作業項目 1 -> 本文の「基本的に3カ月先の予測が一番」から「なのではないかなと思います。」までを、両端を含めて一字も変えずに打ち直してください。

7月1日ですので消費税引上げから3カ月になるのですけれども、先ほど発表されました日銀の短観では、DIが3月の前回調査よりは悪化しましたけれども、先行きでは改善も見られている数字が出ています。こうした結果を受けまして、景気の現状と先行きについて、大臣はどのように受け止めていらっしゃいますでしょうか。

答)

基本的に3カ月先の予測が一番のミソなので、今回の内容につきましても3カ月先の予測でいきますと、前回が大企業で言いますと8になる予測が結果的には12になったという点と、この次の先行きの9月の予測は15になっていますので、3カ月先の予測が8から15に増えているということだと思います。そういった意味では、景気は緩やかな回復基調が続いているというように、消費税の影響を最小限に食い止めて、そこそこ緩やかに経済の回復軌道が続いているというように判断すべきなのではないかなと思います。

問)

集団的自衛権の話でお伺いしたいのですが、今朝、自民と公明両党で集団的自衛権、部分的に行使を容認するということで一致しました。戦後自民党政権が長らくとってきた解釈が変わることについての受止めと、憲法改正ではなくて解釈という方向であることについて、大臣のお考えをお伺いさせてください。

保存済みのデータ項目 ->
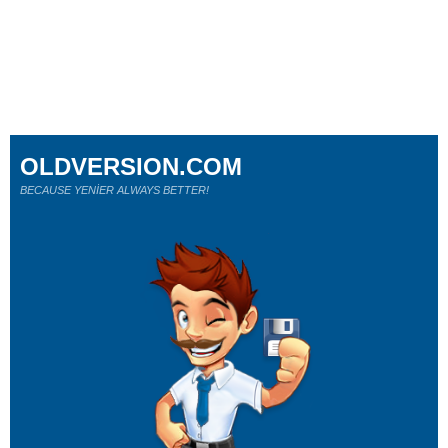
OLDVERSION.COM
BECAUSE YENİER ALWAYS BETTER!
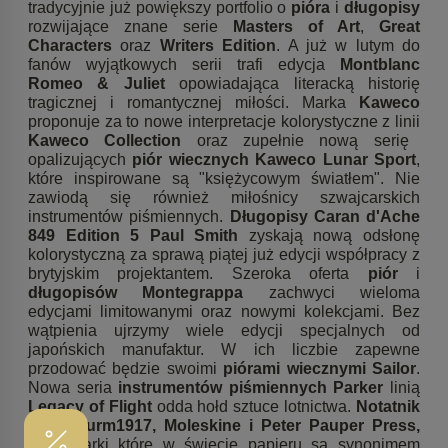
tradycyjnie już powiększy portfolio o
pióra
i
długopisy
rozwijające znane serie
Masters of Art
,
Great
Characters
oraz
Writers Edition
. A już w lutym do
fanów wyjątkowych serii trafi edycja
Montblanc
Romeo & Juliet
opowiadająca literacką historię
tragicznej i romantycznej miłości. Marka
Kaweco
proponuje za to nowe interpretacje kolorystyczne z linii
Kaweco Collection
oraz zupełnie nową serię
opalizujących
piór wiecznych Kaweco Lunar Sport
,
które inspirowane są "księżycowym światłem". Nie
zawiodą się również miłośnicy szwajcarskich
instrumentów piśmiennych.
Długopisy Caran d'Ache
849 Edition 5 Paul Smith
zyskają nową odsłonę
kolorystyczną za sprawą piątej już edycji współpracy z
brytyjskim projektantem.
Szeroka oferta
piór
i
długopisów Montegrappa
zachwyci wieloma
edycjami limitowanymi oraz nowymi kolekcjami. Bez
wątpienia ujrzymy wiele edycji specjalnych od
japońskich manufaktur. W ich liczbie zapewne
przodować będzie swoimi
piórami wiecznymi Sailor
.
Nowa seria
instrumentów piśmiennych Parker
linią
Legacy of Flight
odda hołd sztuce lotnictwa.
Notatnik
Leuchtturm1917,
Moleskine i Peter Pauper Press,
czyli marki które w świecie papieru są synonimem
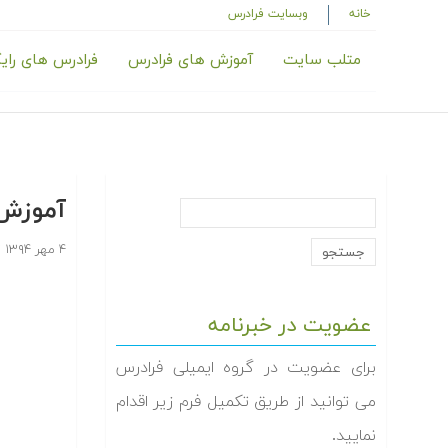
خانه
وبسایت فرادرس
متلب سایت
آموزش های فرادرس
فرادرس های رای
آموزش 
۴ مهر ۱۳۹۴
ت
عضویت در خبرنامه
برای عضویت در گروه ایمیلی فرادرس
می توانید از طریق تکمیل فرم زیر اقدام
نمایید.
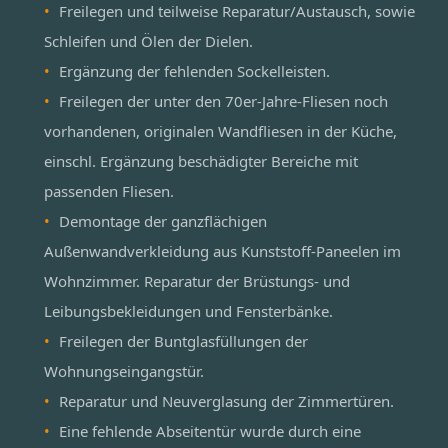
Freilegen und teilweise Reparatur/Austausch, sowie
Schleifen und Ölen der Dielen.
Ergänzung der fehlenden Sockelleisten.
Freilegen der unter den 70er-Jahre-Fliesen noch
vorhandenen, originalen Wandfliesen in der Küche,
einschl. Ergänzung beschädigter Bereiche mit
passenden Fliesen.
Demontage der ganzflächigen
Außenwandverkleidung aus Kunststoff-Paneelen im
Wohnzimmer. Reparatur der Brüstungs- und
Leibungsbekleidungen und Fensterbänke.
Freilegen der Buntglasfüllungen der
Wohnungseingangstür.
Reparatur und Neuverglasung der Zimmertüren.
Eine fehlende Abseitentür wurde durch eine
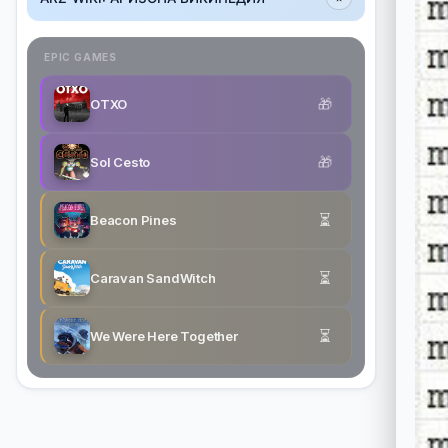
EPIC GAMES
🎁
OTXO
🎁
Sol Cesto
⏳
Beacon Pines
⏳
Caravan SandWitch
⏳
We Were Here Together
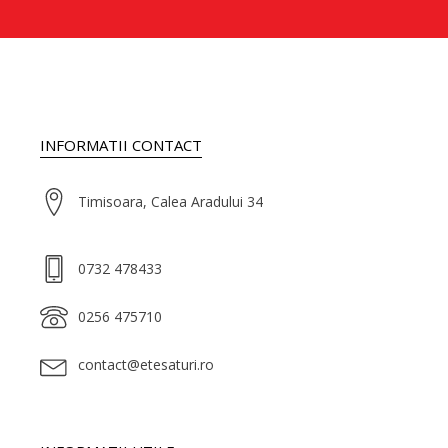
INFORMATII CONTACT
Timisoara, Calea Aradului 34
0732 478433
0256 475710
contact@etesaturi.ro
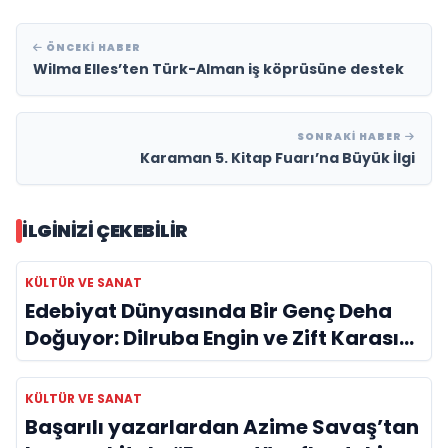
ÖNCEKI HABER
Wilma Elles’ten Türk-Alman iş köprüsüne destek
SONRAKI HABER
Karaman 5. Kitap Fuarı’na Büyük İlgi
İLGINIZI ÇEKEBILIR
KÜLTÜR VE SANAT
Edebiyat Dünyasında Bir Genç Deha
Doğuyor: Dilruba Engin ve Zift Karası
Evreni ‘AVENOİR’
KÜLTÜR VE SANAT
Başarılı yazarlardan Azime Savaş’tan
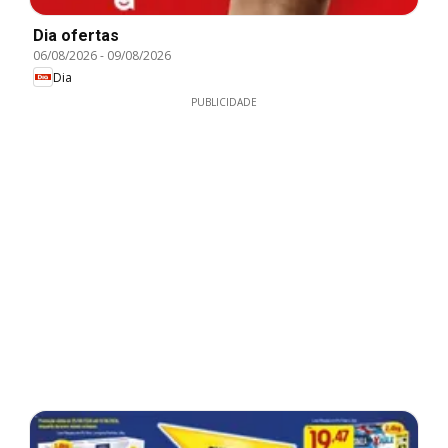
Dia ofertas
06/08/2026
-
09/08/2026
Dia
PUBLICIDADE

==

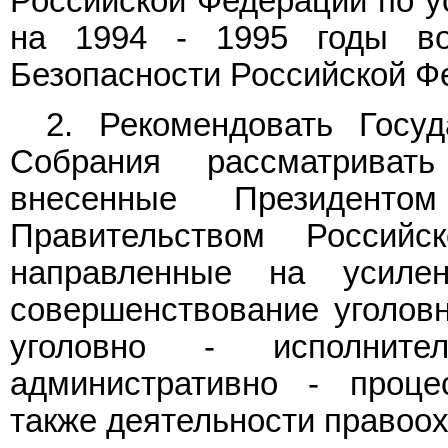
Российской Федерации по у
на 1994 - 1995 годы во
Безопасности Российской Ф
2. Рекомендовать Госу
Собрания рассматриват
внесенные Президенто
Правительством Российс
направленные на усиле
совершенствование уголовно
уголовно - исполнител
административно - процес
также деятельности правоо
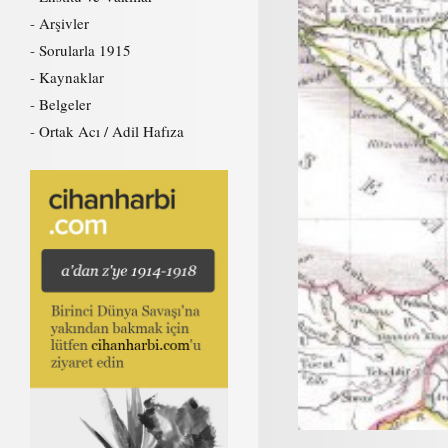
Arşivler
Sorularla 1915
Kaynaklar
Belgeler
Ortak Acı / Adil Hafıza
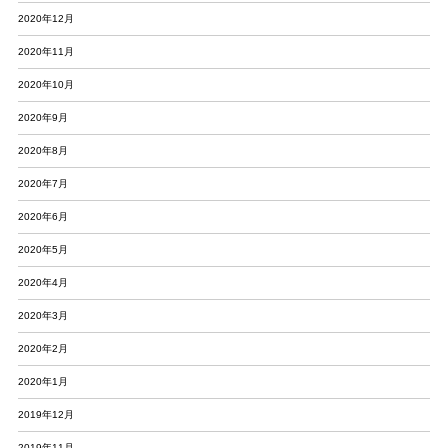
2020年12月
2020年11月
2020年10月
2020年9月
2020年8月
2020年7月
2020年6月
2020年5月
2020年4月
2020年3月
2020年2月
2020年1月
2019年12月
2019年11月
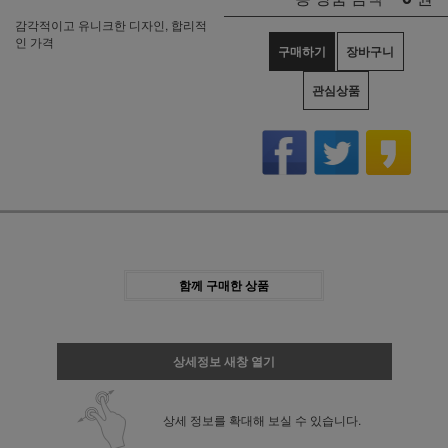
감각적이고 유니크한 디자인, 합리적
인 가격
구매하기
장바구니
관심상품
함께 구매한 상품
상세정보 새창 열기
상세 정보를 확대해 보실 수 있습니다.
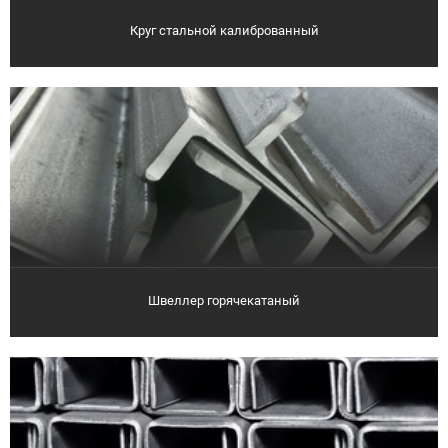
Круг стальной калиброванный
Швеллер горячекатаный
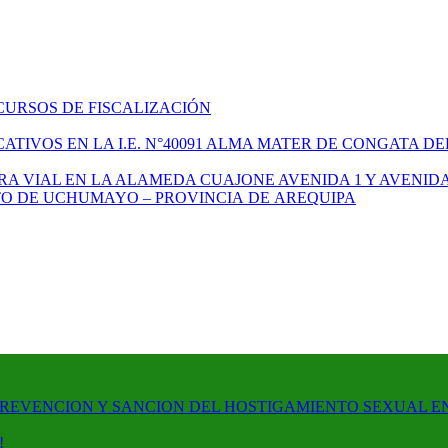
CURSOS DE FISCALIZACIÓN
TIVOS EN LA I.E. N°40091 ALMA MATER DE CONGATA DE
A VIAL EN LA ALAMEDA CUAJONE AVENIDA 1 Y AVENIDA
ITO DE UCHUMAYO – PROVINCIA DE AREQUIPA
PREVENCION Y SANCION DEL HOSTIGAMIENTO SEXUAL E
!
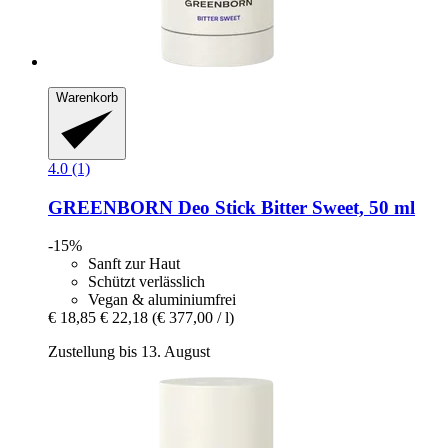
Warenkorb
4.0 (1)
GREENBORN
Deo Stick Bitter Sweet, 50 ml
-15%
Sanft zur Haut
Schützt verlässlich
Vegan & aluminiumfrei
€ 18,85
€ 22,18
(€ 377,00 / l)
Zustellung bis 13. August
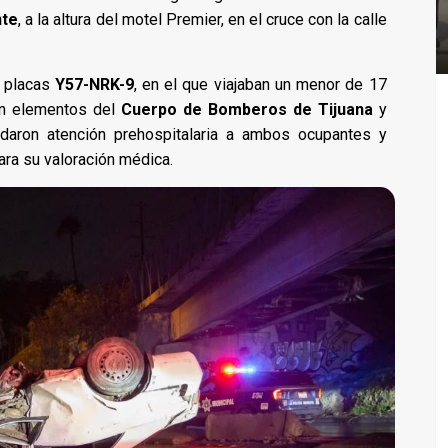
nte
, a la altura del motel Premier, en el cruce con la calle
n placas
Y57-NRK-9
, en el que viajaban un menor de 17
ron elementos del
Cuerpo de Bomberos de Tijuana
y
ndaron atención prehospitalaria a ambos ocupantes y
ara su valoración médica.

作業項目 2 -> 記録のうち、文字列「Российской」を含む行をすべて抜き出してください。大文字と小文字は区別します。

演習結果 1 ->
基本的に3カ月先の予測が一番のミソなので、今回の内容につきましても3カ月先の予測でいきますと、前回が大企業で言いますと8になる予測が結果的には12になったという点と、この次の先行きの9月の予測は15になっていますので、3カ月先の予測が8から15に増えているということだと思います。そういった意味では、景気は緩やかな回復基調が続いているというように、消費税の影響を最小限に食い止めて、そこそこ緩やかに経済の回復軌道が続いているというように判断すべきなのではないかなと思います。

演習結果 2 ->
Российской Федерации по у
Безопасности Российской Ф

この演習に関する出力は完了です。